+++ Text to read
What do you do when your garden gets, well, enormous? You could do what my friend Robin Jeffries did, which was to buy his neighbour’s house, which he did just so he could till and garden in their backyard, as well as his own. He was kind of a gardening nut back then and he still is.
Of course, the most common complaint for folks whose gardens have grown beyond their means is the simple notion of wishing they had planned things better. With some graph paper, a stub of a pencil and a tiller, gardners know that nothing short of a shade tree is permanent in a garden. And even the shade tree can go if it must.
Step one, then, for gardeners is to plan very thoroughly if you know your garden is destined to grow to becoming a major concern.
I say “major concern,” because a large garden isn’t always dictated by size. Mr. Jeffries, mentioned above, lived in a downtown lot with small houses and fairly small yards – 1,000 square feet or so. He had dozens of small niches in his gardens, whereas I had eight perennial beds at the time and my mistake was that each of them was enormous – a row of irises, for example, that stretched for 40 yards or so.
++++++
+++ Dataset records
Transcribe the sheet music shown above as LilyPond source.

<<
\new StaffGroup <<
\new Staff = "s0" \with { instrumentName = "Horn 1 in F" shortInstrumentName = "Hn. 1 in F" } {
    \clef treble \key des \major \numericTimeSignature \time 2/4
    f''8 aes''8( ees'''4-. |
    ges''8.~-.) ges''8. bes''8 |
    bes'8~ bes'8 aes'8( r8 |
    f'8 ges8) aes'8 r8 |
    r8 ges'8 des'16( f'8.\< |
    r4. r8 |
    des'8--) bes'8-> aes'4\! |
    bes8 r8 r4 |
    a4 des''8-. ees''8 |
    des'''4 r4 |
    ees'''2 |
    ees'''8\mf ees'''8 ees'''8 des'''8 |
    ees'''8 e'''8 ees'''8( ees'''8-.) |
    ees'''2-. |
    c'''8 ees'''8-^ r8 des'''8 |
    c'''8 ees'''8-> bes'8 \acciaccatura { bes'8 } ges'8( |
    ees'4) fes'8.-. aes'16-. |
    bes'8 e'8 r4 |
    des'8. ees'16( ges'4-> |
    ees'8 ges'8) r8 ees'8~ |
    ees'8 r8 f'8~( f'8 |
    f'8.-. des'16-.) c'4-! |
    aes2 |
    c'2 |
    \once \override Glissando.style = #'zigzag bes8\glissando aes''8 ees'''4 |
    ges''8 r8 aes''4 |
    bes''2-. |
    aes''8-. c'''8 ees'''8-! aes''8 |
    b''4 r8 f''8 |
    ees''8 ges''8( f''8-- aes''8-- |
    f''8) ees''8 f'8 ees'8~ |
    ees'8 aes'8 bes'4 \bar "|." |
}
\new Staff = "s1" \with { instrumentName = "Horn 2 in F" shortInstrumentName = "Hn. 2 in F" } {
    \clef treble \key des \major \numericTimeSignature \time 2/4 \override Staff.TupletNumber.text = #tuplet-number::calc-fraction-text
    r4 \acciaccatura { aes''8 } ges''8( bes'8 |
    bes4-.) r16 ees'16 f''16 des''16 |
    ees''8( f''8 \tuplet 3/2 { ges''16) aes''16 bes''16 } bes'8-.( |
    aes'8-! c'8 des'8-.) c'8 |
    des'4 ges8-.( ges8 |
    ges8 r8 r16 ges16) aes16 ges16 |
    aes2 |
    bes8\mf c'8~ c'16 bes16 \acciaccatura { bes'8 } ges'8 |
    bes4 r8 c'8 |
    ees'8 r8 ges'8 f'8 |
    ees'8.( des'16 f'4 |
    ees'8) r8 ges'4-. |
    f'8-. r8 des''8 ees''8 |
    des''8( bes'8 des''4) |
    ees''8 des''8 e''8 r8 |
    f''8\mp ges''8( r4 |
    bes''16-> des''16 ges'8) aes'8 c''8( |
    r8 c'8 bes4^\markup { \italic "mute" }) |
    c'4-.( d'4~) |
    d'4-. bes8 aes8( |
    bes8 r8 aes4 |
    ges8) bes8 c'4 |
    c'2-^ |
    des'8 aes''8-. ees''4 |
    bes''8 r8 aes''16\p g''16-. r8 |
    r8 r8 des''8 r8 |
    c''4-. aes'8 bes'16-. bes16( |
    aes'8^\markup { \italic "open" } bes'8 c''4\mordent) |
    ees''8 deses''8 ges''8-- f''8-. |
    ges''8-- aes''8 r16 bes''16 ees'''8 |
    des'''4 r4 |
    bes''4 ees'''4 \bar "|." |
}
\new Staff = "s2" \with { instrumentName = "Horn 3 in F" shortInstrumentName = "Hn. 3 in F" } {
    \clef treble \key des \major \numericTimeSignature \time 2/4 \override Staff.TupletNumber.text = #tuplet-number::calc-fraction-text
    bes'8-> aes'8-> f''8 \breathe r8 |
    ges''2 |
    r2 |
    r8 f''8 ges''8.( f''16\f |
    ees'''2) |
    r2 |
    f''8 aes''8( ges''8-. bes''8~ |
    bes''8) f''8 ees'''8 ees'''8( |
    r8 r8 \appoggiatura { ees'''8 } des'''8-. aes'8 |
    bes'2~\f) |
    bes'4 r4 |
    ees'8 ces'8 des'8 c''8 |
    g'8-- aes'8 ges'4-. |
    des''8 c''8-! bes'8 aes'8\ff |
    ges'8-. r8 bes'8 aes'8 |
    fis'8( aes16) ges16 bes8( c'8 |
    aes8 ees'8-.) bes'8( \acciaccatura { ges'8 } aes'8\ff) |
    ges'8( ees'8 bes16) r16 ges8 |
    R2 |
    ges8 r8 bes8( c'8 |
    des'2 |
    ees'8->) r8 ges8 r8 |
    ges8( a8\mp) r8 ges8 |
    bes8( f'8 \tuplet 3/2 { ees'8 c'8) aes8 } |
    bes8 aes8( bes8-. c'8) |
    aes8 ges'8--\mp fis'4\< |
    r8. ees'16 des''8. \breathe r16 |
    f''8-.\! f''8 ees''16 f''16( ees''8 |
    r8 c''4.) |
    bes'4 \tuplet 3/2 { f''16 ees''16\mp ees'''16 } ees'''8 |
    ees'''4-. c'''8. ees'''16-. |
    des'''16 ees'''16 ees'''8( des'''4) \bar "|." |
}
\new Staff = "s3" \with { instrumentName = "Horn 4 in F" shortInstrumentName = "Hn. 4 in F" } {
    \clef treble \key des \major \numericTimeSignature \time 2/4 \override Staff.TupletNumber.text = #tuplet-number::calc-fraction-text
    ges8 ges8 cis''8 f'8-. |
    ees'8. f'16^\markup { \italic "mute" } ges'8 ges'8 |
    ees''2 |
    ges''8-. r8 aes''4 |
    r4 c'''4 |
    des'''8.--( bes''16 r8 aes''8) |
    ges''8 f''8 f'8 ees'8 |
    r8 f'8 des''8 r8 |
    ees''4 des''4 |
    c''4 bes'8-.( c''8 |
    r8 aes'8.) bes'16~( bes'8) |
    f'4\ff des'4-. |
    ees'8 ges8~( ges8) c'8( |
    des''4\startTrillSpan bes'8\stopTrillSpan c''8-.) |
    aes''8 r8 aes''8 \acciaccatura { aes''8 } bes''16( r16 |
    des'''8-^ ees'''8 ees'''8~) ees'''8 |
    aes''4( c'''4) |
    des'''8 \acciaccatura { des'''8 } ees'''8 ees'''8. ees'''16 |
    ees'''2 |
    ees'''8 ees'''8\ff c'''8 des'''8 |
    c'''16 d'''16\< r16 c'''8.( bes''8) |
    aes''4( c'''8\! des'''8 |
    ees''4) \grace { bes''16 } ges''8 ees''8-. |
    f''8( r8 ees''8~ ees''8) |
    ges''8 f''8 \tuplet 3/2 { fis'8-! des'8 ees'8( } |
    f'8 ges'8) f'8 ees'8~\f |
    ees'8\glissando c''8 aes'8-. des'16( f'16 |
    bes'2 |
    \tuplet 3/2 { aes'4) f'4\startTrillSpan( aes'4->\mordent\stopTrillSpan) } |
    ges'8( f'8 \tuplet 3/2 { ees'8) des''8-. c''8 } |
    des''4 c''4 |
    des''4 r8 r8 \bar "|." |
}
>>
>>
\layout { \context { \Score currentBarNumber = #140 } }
++++++
Exercise description
Answer these questions from the text on large gardens:
1. What did Robin Jeffries buy so that he could garden in its backyard?
2. How many perennial beds did the writer have at the time?
3. About how far did the writer's row of irises stretch?

Completed exercise
1. His neighbor's house.
2. Eight.
3. About 40 yards.